Sim, a mesma que abrigava tanto as paixões, como o caráter - que coexistiam em essência num único individuo, os chamados polos opostos. Do caráter e da ética vem a necessidade de viver em grupo, enquanto as paixões evocam o estado primitivo, mas por enquanto, isso seria demais para uma criança tão pequena aprender; ela concluiu em pensamentos.

-Querido, algo que aprendi ao longo da minha existência é que você pode tentar encaixar tudo o que sabemos sobre 'natureza humana' dentro de uma caixa, mas o 'ser humano' esse é muito mais complexo;

-Por que vovó? – ele perguntou confuso.

-Porque os humanos são os únicos que tem a capacidade de se superar e cometer pequenos milagres; Deméter explicou com um sorriso sereno. -Quando você acha que sabe tudo sobre eles, somente porque os estudou durante cinco ou seis mil anos, nasce alguém com a capacidade de contrariar tudo que você achava que sabia;

-Não entendo; Atreu murmurou, enquanto a avó o acomodava na cadeira que seu pai ocupara anteriormente e pegava um livro de dentro de sua cesta.

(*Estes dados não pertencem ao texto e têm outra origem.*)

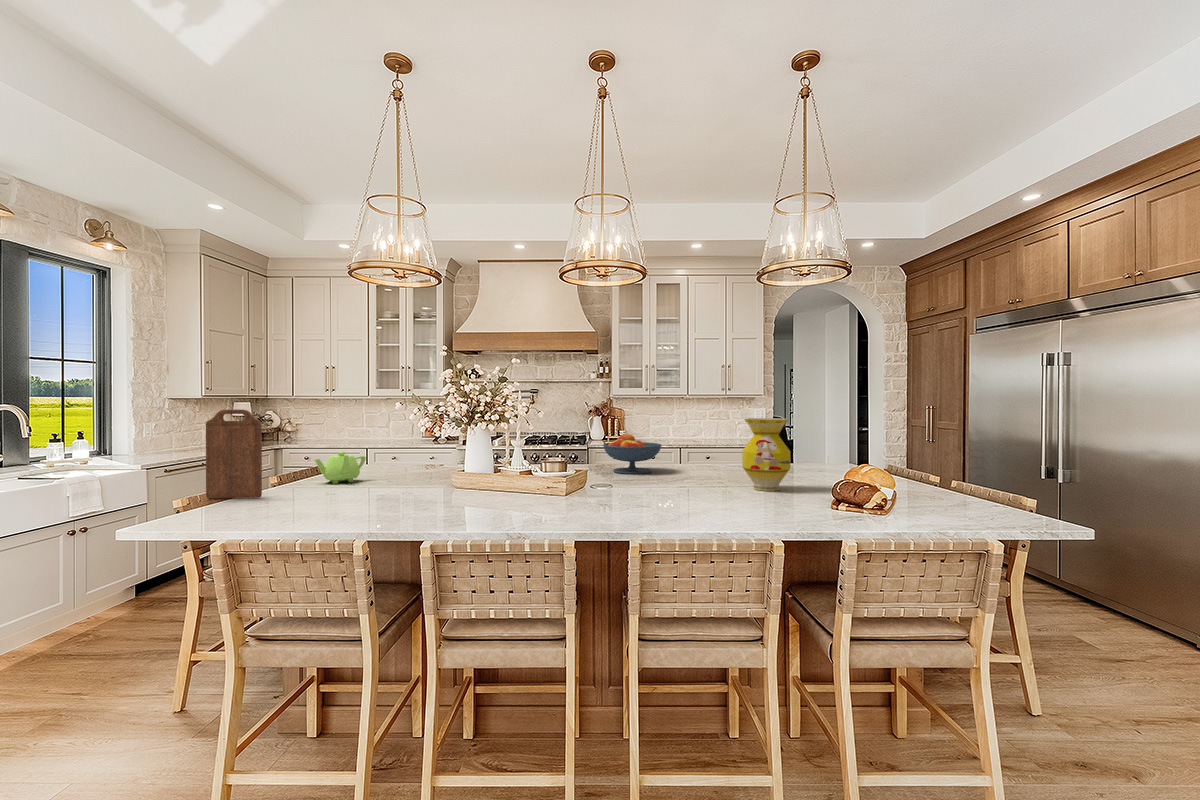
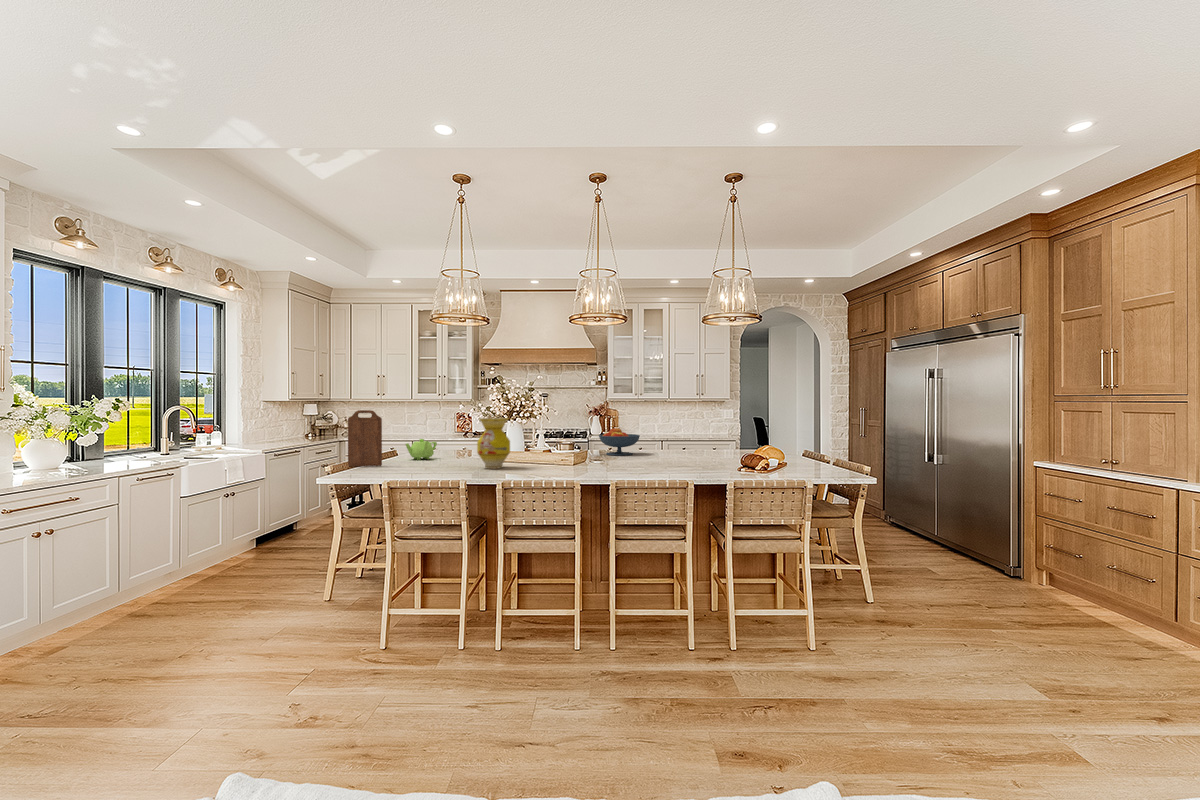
vase: present [742,418,791,491] -> present [477,418,510,469]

-Vou te contar uma história que poderá te ajudar a entender; a divindade completou, afagando seus cabelos arrepiados, antes de apoiar o livro sobre o colo abrindo-o. Talvez Hades estivesse de volta antes da história acabar; ela pensou.

Continua...

Nota:

Cecil e Dorian são irmãos gêmeos, filhos de Hypnos. (surgiram pela primeira vez em 'Crônicas de Amor e Confusão XI – Xeque Mate').

Harmonia e Heitor são irmãos gêmeos, filhos de Artêmis e Tohma. (surgiram pela primeira vez em 'A Virgem de Gelo').

Atreu filho de Hades e Cora. (personagem citado pela primeira vez em Luthier).